*EXERCISE INSTRUCTIONS*.
Please transcribe the post about Mattie and the oxygen-mask quote below, from "I am sure we" up to and including "into other contexts.".

*SOURCE EXTRACT*.
################
Tonight's picture was taken in January of 2003. Mattie was 9 months old and I took him outside in our commons area of the city to walk around in "Tot Wheels!" This was Mattie's favorite thing to do..... walk and be independent. You would be amazed how he could steer and maneuver this big thing throughout our first floor. Tight corners and door ways didn't stop him, Mattie just had natural spatial ability! I am so grateful for this enclosed outdoor space, because it was in this space Mattie learned to walk, ride a bicycle, fly a kite, play with our neighbor's dog JJ, and of course drive Speedy Red (a ride-on vehicle).
Quote of the day: "Put your oxygen mask on first" comes from standard airline safety instructions, used as a powerful metaphor for self-care, meaning you must secure your own well-being before you can effectively help others, a concept echoed by leaders, coaches, and mental health professionals.
I am sure we have all heard tonight's quote in some shape or form. Meaning it is commonplace, familiar, and part of our societal norms. Some of us may have had this quote used on us, some of us may have used it one others and all of us have heard these safety instructions before a plane takes off. In the context of an aircraft, I 100% understand and appreciate this instruction because unless you have your oxygen mask on, there is no way you are going to be conscious enough to help anyone else around you. I fully support that fact and reality. However, how well does this quote apply to the full-time family caregiver? It doesn't, the quote in my book gets a zero! This is the problem when quotes in one context get adopted and translated into other contexts.
################
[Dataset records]
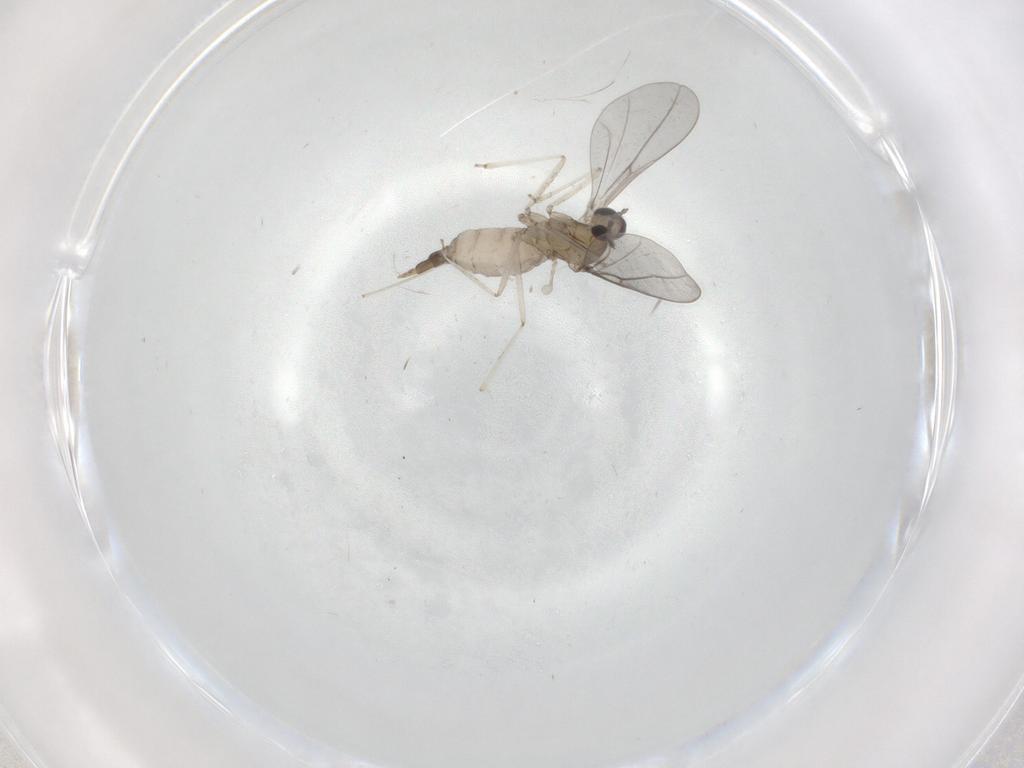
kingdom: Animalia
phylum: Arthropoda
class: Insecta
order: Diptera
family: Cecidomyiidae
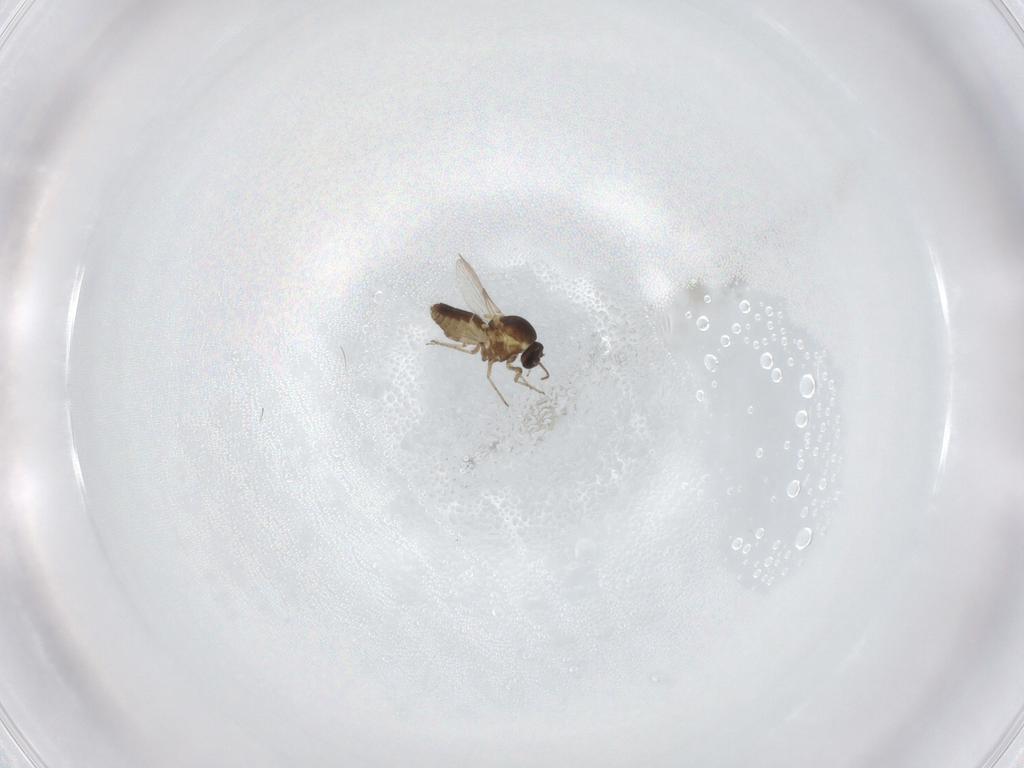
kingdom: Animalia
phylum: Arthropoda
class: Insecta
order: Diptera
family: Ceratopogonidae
################
*ANSWER SPACE*.
I am sure we have all heard tonight's quote in some shape or form. Meaning it is commonplace, familiar, and part of our societal norms. Some of us may have had this quote used on us, some of us may have used it one others and all of us have heard these safety instructions before a plane takes off. In the context of an aircraft, I 100% understand and appreciate this instruction because unless you have your oxygen mask on, there is no way you are going to be conscious enough to help anyone else around you. I fully support that fact and reality. However, how well does this quote apply to the full-time family caregiver? It doesn't, the quote in my book gets a zero! This is the problem when quotes in one context get adopted and translated into other contexts.